IBM Tops U.S. Patent List for 28th Consecutive Year
IBM scientists and researchers received 9,130 U.S. patents in 2020, the most of any company, marking 28 consecutive years of their patent leadership. IBM led the industry in the number of AI, cloud, quantum computing and security-related patents granted.
"The world needs scientific thinking and action more than ever. IBM's sustained commitment to investing in research and development, both in good and in challenging times, has paved the way for new products and new frontiers of information technology that have greatly benefited our clients and society," said Darío Gil, Senior Vice President and Director of IBM Research. "The culture of innovation at IBM is stronger than ever, thanks to our inventors worldwide who devote themselves to advancing the boundaries of knowledge in their respective fields every single day."
IBM received more than 2,300 AI patents as inventors developed new AI technologies to help businesses scale their use of AI. Patents in this area ranged from technology to make virtual agents more responsive to emotions when speaking to customers, to AI that can help people make difficult decisions.
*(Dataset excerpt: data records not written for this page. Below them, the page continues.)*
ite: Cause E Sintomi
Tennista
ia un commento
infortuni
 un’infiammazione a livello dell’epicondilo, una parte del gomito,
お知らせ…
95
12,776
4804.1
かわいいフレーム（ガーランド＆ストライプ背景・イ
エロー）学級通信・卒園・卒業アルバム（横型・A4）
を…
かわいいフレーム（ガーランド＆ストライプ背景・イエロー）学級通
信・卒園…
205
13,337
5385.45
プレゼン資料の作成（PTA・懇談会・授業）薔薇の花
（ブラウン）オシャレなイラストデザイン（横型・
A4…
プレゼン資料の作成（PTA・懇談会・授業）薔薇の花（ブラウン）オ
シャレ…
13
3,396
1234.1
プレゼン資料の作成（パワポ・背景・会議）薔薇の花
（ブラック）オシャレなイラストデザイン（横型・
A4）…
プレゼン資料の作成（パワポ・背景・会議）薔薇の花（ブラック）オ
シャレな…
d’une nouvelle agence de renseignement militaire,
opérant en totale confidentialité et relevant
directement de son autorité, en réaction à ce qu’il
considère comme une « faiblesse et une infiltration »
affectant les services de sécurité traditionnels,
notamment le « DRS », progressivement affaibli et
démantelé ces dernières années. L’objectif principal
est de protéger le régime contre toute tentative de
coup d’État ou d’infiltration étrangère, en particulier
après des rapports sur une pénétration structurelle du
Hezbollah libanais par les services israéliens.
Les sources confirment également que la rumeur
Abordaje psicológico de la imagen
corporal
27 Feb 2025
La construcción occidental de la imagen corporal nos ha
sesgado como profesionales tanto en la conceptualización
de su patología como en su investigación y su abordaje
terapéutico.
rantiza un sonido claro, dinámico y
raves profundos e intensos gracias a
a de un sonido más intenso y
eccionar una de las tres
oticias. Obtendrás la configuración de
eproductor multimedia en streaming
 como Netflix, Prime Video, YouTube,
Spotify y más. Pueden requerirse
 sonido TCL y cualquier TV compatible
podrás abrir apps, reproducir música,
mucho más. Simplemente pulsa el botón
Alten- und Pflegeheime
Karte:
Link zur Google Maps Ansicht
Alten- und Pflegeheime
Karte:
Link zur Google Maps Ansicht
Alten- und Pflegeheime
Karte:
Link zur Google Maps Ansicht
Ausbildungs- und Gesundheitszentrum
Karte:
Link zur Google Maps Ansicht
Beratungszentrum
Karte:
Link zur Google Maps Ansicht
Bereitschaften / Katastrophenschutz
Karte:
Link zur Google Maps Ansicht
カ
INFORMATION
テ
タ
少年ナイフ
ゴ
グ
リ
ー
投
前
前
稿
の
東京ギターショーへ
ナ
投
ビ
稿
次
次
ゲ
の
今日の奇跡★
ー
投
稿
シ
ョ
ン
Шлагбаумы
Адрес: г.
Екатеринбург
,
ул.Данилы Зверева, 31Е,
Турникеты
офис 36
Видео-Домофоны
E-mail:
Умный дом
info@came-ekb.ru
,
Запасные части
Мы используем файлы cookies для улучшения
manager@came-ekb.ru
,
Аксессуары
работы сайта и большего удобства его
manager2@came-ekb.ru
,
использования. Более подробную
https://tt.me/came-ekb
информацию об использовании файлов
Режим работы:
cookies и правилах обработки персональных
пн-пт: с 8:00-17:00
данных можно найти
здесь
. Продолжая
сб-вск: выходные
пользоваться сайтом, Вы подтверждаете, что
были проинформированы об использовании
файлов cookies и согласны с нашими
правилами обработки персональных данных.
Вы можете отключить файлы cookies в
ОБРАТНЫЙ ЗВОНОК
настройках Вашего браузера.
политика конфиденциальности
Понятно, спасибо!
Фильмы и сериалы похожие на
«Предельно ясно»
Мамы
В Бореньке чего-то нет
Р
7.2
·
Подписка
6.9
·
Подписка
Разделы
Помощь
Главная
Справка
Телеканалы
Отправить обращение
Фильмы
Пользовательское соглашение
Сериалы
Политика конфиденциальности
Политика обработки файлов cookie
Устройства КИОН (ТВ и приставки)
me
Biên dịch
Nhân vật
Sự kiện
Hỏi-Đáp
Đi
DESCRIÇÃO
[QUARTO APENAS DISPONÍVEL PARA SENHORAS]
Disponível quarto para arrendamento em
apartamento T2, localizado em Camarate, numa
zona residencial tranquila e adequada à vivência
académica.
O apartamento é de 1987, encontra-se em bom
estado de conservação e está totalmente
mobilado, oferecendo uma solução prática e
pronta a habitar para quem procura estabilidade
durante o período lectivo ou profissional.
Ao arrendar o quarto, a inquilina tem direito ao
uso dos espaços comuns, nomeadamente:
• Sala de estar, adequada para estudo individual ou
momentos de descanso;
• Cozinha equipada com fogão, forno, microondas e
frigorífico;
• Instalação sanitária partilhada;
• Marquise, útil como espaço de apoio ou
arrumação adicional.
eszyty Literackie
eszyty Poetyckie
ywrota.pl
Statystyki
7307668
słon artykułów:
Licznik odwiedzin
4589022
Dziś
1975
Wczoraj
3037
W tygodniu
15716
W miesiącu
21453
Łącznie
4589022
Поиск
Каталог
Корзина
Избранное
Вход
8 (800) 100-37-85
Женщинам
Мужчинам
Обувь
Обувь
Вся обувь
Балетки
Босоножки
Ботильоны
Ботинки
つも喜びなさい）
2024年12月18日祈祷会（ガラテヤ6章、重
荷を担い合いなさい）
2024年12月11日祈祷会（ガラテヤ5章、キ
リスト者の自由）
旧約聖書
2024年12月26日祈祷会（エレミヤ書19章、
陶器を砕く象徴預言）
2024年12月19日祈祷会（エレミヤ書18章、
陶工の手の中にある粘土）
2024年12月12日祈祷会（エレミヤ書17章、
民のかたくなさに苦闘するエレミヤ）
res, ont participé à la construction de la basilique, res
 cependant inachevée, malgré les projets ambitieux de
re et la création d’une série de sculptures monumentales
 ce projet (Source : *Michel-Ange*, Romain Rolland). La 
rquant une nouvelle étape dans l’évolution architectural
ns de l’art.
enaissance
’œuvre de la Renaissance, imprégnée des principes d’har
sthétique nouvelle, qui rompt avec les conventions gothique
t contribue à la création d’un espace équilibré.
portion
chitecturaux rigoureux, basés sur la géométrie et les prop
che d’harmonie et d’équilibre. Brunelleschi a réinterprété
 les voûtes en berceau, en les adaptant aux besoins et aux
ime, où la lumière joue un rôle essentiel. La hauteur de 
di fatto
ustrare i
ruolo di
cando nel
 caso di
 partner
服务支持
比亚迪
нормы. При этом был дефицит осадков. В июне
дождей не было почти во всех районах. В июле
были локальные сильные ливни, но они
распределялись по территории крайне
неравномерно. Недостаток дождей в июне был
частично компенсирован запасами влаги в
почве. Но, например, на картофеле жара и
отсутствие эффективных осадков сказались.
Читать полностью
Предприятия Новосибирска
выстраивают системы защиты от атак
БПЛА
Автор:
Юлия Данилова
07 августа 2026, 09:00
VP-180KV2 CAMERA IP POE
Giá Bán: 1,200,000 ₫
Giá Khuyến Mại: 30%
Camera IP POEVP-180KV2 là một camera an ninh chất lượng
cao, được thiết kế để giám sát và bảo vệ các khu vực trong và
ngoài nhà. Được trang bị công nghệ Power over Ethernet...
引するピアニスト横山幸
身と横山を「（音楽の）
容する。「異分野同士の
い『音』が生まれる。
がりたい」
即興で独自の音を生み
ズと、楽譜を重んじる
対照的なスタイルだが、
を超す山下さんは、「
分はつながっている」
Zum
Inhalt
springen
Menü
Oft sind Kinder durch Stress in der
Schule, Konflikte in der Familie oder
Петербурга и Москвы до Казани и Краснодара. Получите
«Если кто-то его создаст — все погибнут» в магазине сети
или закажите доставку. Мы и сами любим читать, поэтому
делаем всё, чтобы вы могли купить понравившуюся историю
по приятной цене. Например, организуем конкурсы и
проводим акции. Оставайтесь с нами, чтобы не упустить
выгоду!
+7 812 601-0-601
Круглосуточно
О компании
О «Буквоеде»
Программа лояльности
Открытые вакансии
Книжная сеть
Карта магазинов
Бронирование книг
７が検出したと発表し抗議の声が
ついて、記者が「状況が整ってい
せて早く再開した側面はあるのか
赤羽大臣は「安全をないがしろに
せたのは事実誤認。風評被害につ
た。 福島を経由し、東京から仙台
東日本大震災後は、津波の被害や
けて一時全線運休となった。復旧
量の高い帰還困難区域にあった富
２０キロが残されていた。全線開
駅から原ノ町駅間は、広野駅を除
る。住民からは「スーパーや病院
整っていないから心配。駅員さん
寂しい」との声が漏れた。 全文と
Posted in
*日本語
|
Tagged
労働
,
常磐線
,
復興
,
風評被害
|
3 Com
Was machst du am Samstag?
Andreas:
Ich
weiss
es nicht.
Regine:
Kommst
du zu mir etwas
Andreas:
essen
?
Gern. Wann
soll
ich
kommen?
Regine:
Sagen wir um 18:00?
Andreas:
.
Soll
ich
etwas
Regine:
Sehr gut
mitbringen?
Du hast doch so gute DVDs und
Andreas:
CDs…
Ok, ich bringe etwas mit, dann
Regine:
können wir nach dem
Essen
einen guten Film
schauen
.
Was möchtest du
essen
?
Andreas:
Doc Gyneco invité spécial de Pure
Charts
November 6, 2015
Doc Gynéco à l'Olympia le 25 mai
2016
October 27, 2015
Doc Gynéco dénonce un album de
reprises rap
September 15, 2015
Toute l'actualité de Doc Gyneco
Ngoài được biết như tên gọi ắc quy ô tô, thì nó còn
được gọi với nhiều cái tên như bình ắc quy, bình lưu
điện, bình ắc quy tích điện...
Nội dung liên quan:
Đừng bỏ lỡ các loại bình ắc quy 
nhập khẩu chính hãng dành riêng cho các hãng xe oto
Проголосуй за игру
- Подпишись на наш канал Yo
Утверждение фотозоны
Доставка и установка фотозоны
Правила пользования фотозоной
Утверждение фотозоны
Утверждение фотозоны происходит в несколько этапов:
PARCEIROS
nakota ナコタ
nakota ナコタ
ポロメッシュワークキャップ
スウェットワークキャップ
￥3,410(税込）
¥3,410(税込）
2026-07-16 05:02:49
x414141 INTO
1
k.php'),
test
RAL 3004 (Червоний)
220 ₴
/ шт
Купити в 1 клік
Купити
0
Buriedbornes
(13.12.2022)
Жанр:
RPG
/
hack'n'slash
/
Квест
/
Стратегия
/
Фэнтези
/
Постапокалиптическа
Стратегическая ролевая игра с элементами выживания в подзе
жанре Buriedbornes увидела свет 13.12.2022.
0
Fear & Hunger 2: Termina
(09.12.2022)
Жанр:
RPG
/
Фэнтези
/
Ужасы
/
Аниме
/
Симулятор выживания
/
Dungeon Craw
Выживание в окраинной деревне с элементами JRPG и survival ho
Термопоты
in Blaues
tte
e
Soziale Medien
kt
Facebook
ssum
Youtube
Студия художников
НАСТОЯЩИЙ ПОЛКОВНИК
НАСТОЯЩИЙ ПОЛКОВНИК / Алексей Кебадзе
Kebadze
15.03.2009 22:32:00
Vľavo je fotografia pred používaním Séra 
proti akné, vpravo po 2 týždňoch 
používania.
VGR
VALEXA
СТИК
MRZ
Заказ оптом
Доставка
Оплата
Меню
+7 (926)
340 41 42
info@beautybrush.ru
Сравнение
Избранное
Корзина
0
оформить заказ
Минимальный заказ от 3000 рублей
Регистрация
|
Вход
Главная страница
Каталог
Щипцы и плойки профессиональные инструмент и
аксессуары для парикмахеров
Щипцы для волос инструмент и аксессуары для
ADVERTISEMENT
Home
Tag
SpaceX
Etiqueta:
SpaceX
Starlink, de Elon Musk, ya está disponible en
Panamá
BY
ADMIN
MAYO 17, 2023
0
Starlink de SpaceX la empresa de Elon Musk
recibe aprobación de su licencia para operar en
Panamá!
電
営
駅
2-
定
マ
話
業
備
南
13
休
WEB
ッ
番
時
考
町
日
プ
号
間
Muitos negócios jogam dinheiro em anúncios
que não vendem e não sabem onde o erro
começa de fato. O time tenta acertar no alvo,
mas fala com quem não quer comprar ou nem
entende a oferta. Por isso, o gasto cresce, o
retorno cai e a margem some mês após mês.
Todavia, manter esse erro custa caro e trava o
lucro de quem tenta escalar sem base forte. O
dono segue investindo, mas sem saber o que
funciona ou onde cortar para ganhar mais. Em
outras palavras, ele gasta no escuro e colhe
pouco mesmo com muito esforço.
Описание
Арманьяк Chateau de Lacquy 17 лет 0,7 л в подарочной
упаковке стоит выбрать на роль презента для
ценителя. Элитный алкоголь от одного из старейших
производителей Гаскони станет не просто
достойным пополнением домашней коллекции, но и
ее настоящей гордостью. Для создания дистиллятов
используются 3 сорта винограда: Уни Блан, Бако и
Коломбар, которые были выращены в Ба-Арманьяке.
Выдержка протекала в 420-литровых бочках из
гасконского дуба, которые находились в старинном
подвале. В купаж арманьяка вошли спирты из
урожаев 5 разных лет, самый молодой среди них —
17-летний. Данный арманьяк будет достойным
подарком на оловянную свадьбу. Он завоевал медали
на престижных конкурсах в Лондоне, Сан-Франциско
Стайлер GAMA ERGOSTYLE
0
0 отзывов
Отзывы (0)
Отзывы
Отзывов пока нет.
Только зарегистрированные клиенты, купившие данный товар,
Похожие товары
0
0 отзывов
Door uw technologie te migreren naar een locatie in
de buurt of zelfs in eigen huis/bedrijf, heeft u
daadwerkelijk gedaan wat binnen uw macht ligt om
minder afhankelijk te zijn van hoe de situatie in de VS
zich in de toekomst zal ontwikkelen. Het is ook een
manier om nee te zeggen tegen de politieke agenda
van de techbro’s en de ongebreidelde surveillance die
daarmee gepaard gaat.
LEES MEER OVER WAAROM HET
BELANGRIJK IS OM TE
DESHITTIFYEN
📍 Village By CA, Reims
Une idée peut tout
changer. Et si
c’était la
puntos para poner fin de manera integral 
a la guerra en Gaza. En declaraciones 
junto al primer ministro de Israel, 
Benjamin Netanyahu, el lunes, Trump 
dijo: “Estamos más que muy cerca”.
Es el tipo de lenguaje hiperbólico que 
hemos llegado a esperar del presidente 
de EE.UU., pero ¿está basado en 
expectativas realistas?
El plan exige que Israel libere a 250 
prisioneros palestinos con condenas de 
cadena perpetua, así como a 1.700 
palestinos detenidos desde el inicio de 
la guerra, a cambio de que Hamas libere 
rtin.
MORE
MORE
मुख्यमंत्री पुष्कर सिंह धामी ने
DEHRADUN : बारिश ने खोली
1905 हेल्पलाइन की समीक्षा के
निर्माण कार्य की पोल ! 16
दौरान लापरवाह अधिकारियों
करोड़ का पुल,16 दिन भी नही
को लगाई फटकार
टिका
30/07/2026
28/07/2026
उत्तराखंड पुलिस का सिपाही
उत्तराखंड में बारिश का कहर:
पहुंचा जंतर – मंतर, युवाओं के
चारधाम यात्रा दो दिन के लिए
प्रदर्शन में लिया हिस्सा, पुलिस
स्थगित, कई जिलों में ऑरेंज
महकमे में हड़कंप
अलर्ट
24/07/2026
The company received more than 3,000 patents related to cloud and hybrid cloud technologies. Quantum computing is a major focus for IBM and this is reflected in IBM's leadership in quantum computing patents obtained. As enterprises work to protect their data, particularly in highly-regulated industries, IBM inventors received more than 1,400 security-related patents.
Patents were awarded to more than 9,000 inventors located in 46 U.S. states and 54 countries. Since 1920, IBM has received more than 150,000 U.S. patents and played a crucial role in innovations ranging from magnetic storage to laser eye surgery. IBM's culture of scientific research is integral to the company's legacy of innovation that matters to our clients and to the world. To that end, in April 2020, the company announced that it was a founding partner of the Open COVID Pledge, which grants free access to the patents and patent applications of its portfolio of more than 80,000 patents worldwide to those developing technologies to help diagnose, prevent, contain or treat coronaviruses.